Warner nodded. Lyssa’s expensive porcelain veneers ground as her jaw worked. The mask of the benevolent, well-mannered business lady slipped right off, and underneath he could glimpse the she-wolf he’d always known was there. Lyssa had a true gift of sweet-talking shareholders and charming investors, but anyone who ever got on her bad side found out quickly that to underestimate her would be a fatal mistake.
“I know what this is about,” she said at last. He watched her inner conflict play out on her face as she struggled to maintain at least an appearance of calm. “This was about Nero all along. Of course. How stupid of me.”
“Don’t be ridiculous. I had no idea she even knew who Nero was until now.”
“Well, now you do.” Lyssa heaved a deep sigh. “And if I had any good sense, I’d take you off the project right now.”
“I thought you already tried that,” he let slip. “Freya refused to talk to anyone else.”
“What Freya doesn’t understand yet, or maybe she’s just pretending not to, is that I don’t need her to talk. That bone saw is sounding better and better.”

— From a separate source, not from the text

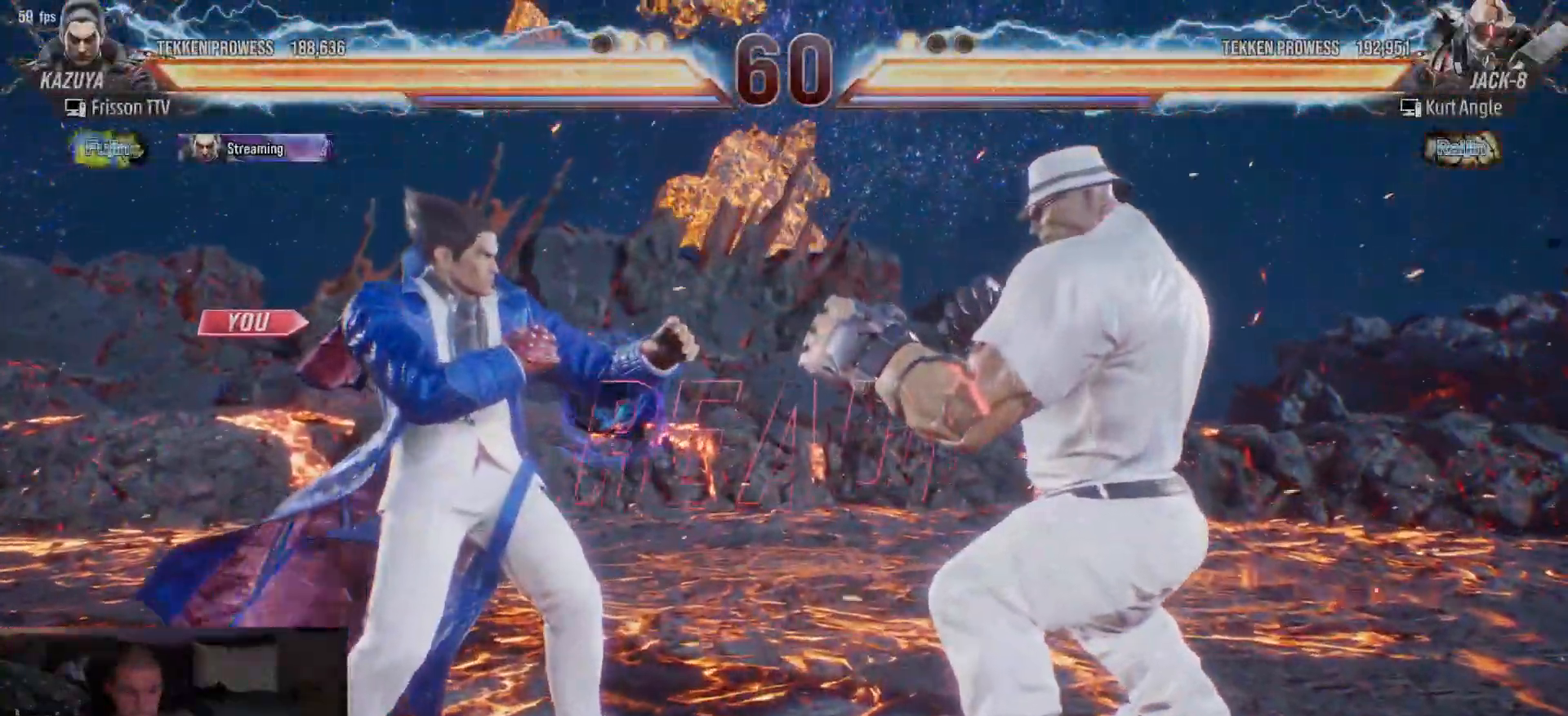
{"dt_ms": 500, "buttons": [], "left_stick": "center", "events": [[50, "SQUARE", "down"], [67, "SQUARE", "up"]]}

“Oh? Is that what the Defense Ministry thinks?”
He knew he’d won the argument before the words even left his mouth. Her face fell. A grimace of anger flashed over her features before dissolving without a trace.
“They want her alive, don’t they? They want to get information out of her.” Warner glanced at the screen, where Freya had resumed staring into space with a blank expression. If she felt any worry or fear about another round with the amateurs as she’d called them, nothing about her showed any hint of it. “I’d say they have their work cut out for them. Wouldn’t it be better if she agreed to talk of her own free will?”

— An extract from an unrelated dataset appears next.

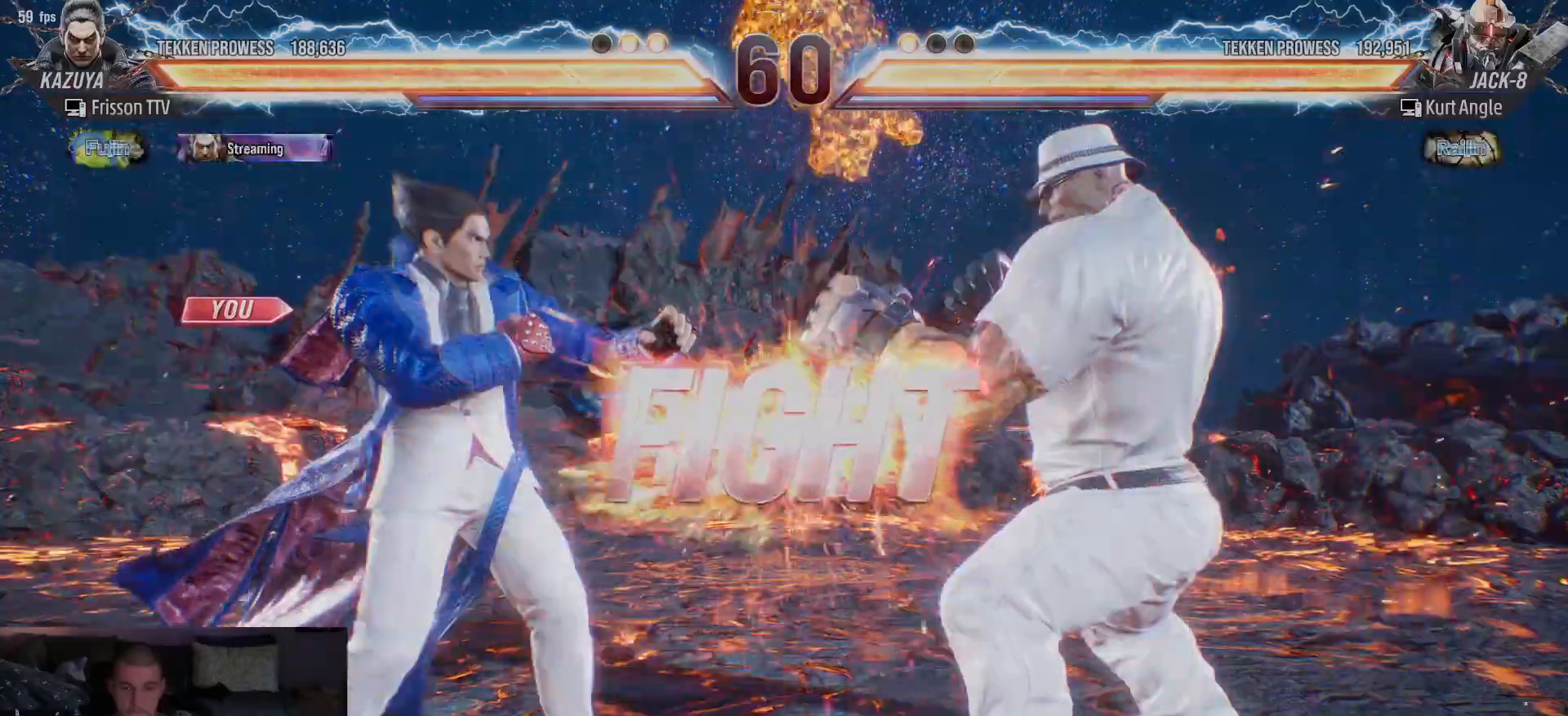
{"dt_ms": 500, "buttons": [], "left_stick": "left", "events": [[433, "left_stick", "left"]]}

Lyssa gritted her teeth again.
“I’m here,” Warner concluded, “not so much because Freya wants me here but because the Defense Ministry does. Correct?”
A long silence followed. Lyssa let go of a shuddering exhale.
Warner raised his eyebrows. He cast a glance at Freya, displayed in high definition on the screen. “Have them rough her up a bit. Then leave her alone to marinate for a few hours.”
Lyssa’s expression returned to a semblance of normalcy. He even thought she might be smirking. “What do you have in mind?”
“What I need is to establish rapport. The normal methods aren’t working, but then again, this isn’t a normal situation. So I’m going to go about it in a different way.” His smile was beginning to feel like a rictus. “I'm going to turn off my phone for a few hours--I need to blow off some steam. Call Ramirez, and have him call the good folks the Defense Ministry sent for the purpose. I’m guessing they’re already on standby. Tell them not to hold back. And especially not to lower the voltage.”